### Activity
Of the records that follow, copy only the lines from the line containing "Napisz do nas lub zadzwoń" to the line containing "oceniał, że podwyż", both included, exactly as written.

--- START ---

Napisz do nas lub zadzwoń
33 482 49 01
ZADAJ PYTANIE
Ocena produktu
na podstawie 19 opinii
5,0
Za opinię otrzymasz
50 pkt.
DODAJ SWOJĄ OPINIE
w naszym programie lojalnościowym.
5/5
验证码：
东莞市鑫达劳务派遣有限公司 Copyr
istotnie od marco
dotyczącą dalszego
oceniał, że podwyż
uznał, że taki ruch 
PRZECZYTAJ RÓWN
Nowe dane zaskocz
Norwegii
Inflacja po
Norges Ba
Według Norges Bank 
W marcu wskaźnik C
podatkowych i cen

--- END ---
--- START ---

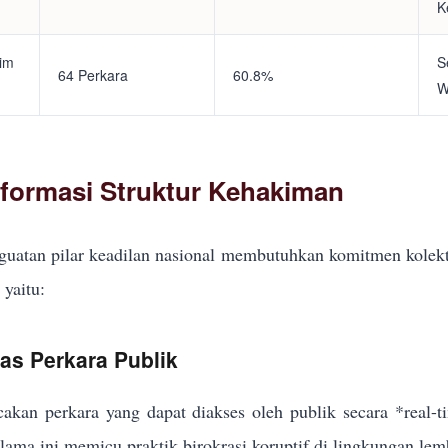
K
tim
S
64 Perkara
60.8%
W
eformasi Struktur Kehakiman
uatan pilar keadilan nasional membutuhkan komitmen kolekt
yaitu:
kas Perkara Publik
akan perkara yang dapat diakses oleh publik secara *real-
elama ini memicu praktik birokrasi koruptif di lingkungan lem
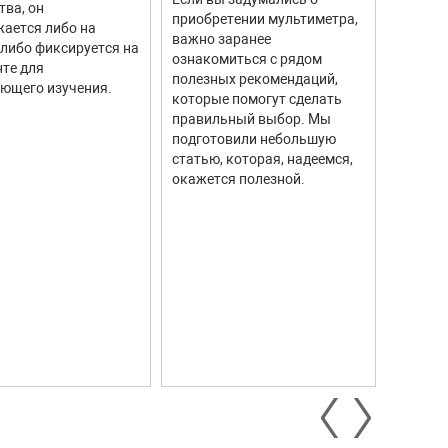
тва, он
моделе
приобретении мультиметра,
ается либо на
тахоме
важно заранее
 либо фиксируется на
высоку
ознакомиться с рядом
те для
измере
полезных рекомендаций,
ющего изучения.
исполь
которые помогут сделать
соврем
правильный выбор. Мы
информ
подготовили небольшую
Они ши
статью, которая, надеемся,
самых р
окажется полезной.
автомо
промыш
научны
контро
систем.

--- END ---

### Solution to the problem
Napisz do nas lub zadzwoń
33 482 49 01
ZADAJ PYTANIE
Ocena produktu
na podstawie 19 opinii
5,0
Za opinię otrzymasz
50 pkt.
DODAJ SWOJĄ OPINIE
w naszym programie lojalnościowym.
5/5
验证码：
东莞市鑫达劳务派遣有限公司 Copyr
istotnie od marco
dotyczącą dalszego
oceniał, że podwyż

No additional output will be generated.